Quick Install
Run this in your terminal. It auto-detects your distro and installs the right driver:
/bin/bash -c "$(curl -fsSL https://dandanilyuk.github.io/rtw88_driver_installer/install.sh)"
The script asks for your sudo password. It only modifies driver-related files, and you can uninstall cleanly by re-running the command with -u.
What the Script Does
Detect Your System
Identifies your distro (Debian, Ubuntu, Kali, Arch, etc.) and installs the right dependencies.
Fetch the Latest Drivers
Pulls the lwfinger/rtw88 source - a community-maintained backport of the upstream kernel drivers.

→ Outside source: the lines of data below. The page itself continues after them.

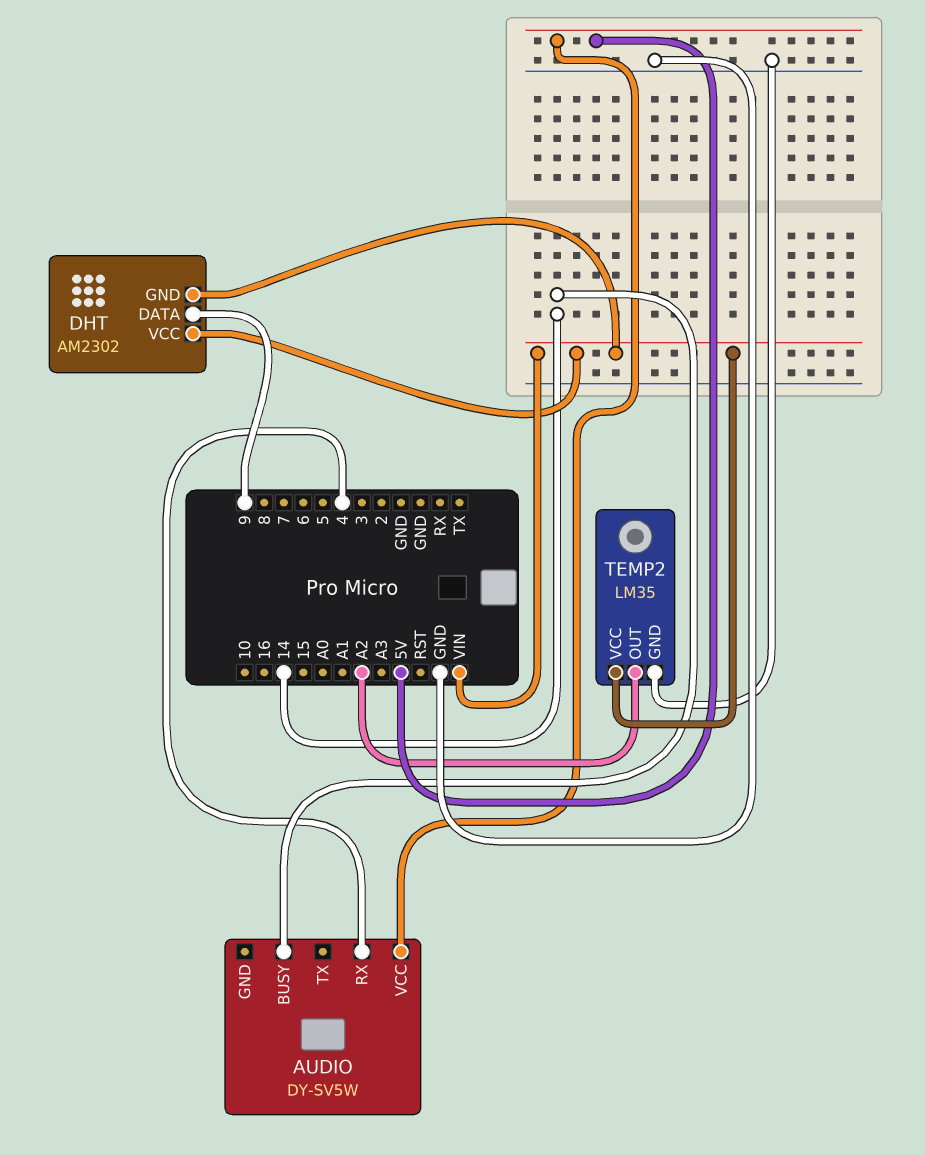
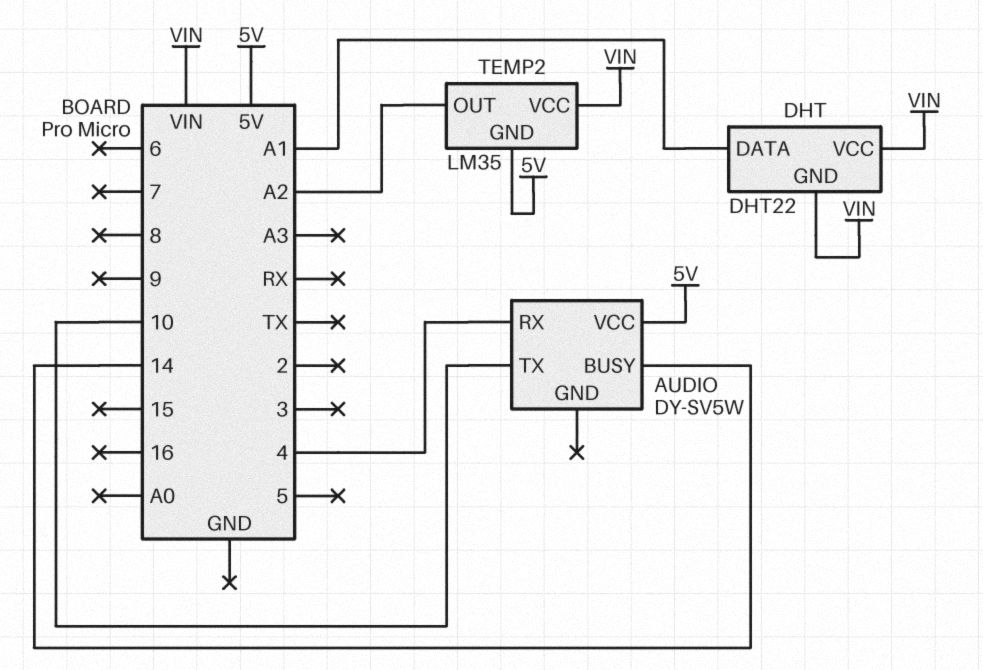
AUDIO pin TX: none -> 10
DHT: AM2302 -> DHT22
DHT pin DATA: 9 -> A1
TEMP2 pin GND: GND -> 5V

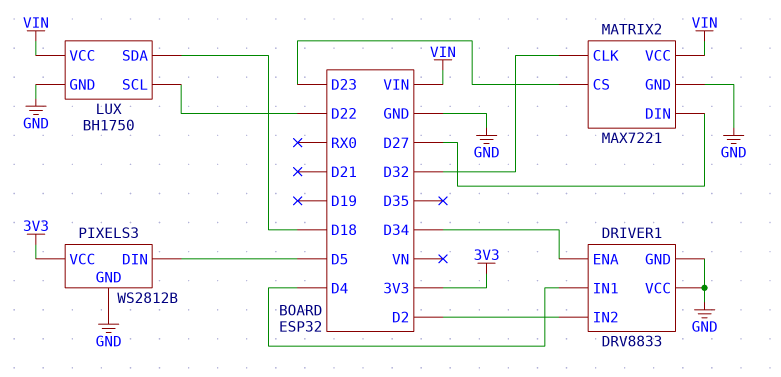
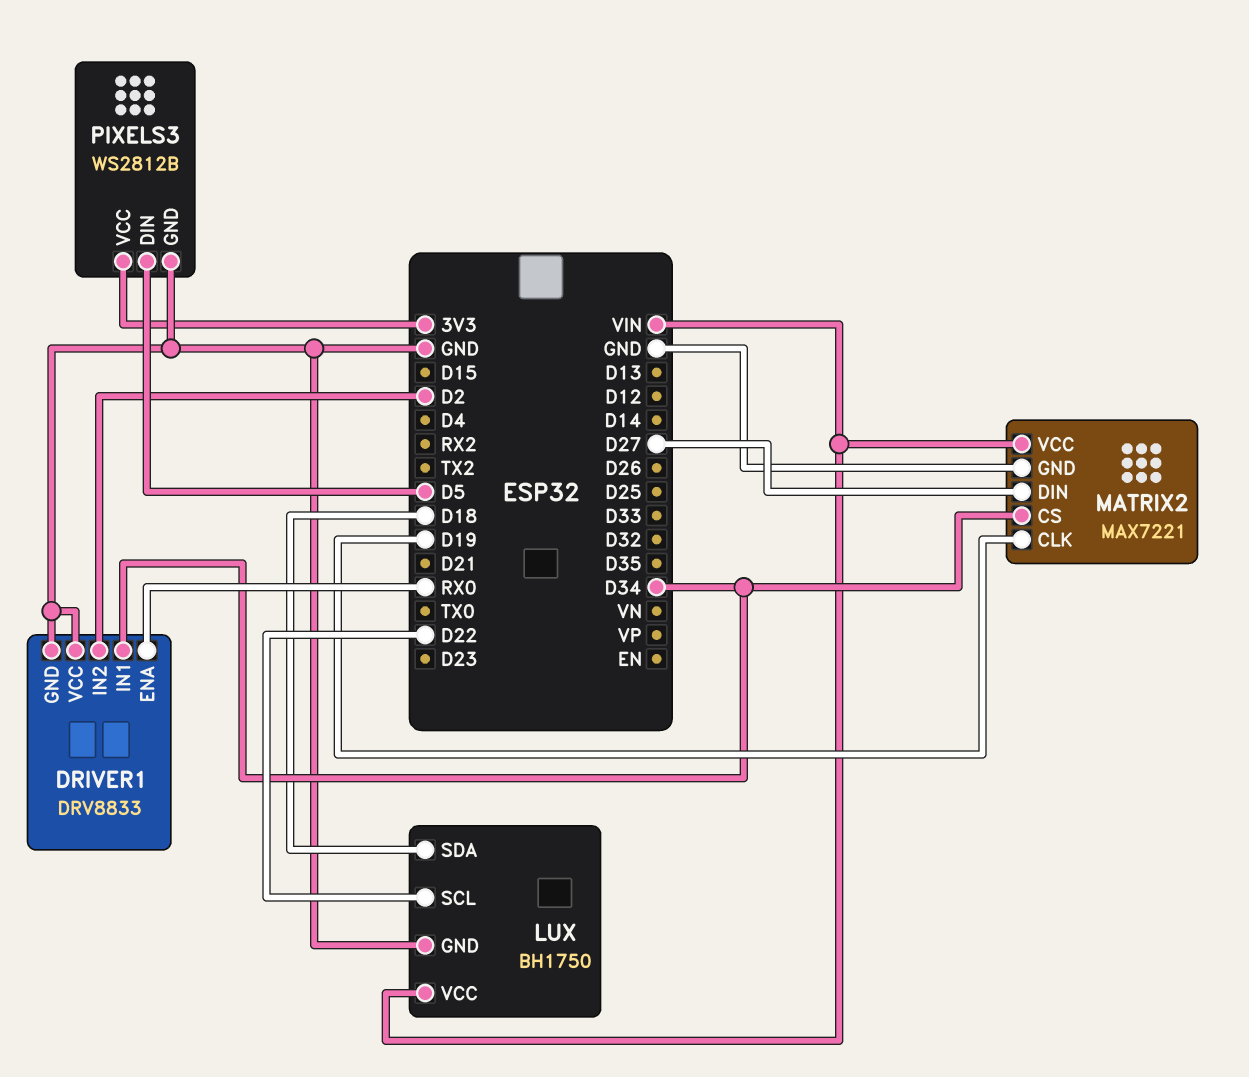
DRIVER1 pin ENA: D34 -> RX0
DRIVER1 pin IN1: D4 -> D34
MATRIX2 pin CLK: D32 -> D19
MATRIX2 pin CS: D23 -> D34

Build & Register with DKMS
Compiles the driver for your running kernel and registers it with DKMS so it rebuilds automatically on every kernel update.
Configure & Load
Copies firmware files, writes modprobe config, and loads the driver. A reboot finishes the job.
What Gets Installed
Driver Source
lwfinger/rtw88 - community-maintained backport of the upstream Realtek WiFi 5 drivers
Installation Method
DKMS - the driver rebuilds itself automatically every time your kernel updates
Dependencies
build-essential (or base-devel), dkms, git, and your kernel headers - installed automatically
Configuration
Firmware blobs and a modprobe config with sensible defaults
Supported Hardware
PCIe Cards
RTL8723DE
RTL8814AE
RTL8821CE
RTL8822BE
RTL8822CE
USB Adapters
RTL8723DU
RTL8811AU
RTL8811CU
RTL8812AU
RTL8812BU
RTL8812CU
RTL8814AU
RTL8821AU
RTL8821CU
RTL8822BU
RTL8822CU
SDIO Cards
RTL8723CS
RTL8723DS
RTL8821CS
RTL8822BS
RTL8822CS
Tested Distributions
Ubuntu / Debian
Ubuntu 20.04+, Debian, and derivatives like Linux Mint, Pop!_OS, and Zorin
Kali Linux
Rolling and stable releases - a common pick for wireless pentesting
Raspberry Pi OS
Both 32-bit and 64-bit versions
Arch-based
Arch Linux, Manjaro, EndeavourOS, and other pacman-based distros
After Installation
A few things to check once the script finishes:
1. Handle Secure Boot
Secure Boot requires enrolling a Machine Owner Key (MOK). The script detects this and walks you through it.
2. Reboot
A reboot loads the new driver. Your WiFi adapter should appear automatically.